THE TASK
Search the records for the word "potential" and copy every line in which it occurs.

RECORDS SUPPLIED
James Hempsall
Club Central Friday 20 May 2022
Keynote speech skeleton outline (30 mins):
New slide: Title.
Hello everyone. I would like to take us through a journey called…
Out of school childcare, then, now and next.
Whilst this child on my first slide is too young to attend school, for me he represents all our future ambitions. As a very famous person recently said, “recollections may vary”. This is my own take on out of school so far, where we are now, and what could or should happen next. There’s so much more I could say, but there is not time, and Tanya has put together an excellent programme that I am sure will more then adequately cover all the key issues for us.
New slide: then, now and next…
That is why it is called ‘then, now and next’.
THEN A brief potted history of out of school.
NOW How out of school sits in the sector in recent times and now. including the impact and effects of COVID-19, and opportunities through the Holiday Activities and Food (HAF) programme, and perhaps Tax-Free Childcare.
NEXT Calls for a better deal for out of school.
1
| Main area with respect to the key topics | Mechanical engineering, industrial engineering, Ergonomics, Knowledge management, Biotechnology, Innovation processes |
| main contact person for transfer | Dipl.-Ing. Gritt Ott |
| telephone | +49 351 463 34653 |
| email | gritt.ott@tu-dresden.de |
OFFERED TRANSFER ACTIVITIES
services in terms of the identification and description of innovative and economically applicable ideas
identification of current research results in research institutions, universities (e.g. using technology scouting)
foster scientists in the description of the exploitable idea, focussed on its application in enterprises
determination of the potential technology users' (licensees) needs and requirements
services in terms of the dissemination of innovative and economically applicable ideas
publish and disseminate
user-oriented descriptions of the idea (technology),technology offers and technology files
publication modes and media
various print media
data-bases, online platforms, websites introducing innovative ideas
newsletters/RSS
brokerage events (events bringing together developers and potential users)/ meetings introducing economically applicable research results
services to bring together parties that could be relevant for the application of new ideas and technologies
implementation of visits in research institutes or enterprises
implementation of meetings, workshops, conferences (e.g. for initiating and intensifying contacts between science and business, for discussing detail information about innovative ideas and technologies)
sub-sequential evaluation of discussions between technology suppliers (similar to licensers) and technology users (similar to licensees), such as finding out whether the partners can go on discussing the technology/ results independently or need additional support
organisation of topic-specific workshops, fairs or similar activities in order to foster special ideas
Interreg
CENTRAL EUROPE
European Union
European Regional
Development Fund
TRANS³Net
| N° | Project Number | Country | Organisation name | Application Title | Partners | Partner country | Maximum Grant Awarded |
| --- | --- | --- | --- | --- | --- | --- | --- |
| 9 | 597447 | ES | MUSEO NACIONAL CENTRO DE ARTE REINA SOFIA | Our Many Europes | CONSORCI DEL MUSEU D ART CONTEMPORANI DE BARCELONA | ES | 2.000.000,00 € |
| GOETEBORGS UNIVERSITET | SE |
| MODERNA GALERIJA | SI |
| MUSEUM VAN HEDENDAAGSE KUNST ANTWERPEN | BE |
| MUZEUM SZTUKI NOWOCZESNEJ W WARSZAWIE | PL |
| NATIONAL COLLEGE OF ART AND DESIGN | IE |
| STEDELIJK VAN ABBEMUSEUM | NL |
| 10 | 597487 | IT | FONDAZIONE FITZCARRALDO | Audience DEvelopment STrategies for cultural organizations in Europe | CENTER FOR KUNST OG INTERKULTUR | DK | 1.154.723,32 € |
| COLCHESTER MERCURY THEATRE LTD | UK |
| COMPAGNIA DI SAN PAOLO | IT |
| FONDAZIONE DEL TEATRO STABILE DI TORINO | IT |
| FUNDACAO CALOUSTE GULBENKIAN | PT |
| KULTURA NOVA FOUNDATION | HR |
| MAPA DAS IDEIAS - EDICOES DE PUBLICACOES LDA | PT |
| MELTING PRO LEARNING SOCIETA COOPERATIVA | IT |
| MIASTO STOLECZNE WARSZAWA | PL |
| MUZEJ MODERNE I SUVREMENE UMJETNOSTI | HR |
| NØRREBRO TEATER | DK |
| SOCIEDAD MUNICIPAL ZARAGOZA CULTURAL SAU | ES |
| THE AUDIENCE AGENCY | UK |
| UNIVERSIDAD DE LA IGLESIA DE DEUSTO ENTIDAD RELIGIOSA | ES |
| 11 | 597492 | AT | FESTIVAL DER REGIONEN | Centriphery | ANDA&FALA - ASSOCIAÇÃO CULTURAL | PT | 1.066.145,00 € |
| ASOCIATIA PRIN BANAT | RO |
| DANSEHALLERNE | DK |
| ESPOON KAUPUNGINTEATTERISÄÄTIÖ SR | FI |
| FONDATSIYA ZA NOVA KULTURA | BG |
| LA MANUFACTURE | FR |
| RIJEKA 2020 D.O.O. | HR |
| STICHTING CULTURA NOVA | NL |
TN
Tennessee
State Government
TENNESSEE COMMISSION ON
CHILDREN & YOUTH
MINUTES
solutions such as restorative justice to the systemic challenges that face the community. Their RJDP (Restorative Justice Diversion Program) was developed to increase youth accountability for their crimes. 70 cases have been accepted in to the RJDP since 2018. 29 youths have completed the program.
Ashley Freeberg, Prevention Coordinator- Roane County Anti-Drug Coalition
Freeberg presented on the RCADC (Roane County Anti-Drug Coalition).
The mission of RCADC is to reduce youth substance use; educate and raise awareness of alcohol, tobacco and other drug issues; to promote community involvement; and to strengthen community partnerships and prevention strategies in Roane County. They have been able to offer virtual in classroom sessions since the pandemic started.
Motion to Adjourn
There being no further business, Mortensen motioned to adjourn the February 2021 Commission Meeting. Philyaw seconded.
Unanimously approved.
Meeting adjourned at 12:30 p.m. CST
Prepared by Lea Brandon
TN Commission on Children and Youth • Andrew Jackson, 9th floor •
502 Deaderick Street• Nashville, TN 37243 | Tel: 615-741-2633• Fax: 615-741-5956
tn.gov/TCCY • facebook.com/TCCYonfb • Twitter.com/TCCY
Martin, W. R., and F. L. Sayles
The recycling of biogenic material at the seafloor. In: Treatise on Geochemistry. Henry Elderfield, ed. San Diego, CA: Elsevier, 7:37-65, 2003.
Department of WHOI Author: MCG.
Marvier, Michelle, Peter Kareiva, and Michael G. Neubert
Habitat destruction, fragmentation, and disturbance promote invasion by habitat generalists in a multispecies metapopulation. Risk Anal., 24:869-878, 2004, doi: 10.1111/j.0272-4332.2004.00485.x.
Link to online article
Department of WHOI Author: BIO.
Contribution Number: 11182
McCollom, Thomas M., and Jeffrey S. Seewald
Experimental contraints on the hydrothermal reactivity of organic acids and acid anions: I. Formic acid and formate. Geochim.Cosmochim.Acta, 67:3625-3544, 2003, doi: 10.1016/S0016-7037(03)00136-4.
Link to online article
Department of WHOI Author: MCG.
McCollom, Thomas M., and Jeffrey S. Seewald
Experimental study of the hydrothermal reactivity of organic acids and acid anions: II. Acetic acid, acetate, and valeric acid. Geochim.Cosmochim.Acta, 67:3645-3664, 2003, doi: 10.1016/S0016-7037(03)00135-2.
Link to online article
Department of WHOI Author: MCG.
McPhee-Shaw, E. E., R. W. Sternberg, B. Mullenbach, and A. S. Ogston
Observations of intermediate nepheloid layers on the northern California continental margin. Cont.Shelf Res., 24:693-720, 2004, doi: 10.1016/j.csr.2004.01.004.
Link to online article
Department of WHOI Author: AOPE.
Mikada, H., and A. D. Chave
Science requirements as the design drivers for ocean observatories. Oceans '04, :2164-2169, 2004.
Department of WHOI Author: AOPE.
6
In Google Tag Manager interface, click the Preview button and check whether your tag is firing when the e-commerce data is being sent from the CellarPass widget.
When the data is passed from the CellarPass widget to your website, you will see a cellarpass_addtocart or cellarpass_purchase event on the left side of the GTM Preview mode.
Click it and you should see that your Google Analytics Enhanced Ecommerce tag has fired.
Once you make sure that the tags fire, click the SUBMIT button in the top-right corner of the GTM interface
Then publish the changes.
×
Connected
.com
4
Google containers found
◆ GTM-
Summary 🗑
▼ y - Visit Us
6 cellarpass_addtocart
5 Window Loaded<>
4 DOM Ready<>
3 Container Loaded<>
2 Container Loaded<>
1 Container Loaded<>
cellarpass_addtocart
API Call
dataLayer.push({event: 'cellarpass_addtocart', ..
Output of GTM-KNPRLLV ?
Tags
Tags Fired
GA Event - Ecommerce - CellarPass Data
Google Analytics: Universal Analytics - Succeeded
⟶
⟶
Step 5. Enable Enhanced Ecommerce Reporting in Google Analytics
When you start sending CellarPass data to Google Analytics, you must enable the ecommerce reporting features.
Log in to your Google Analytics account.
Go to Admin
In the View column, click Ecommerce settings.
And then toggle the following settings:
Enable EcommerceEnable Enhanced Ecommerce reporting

ANSWER TO THIS EXERCISE
determination of the potential technology users' (licensees) needs and requirements
brokerage events (events bringing together developers and potential users)/ meetings introducing economically applicable research results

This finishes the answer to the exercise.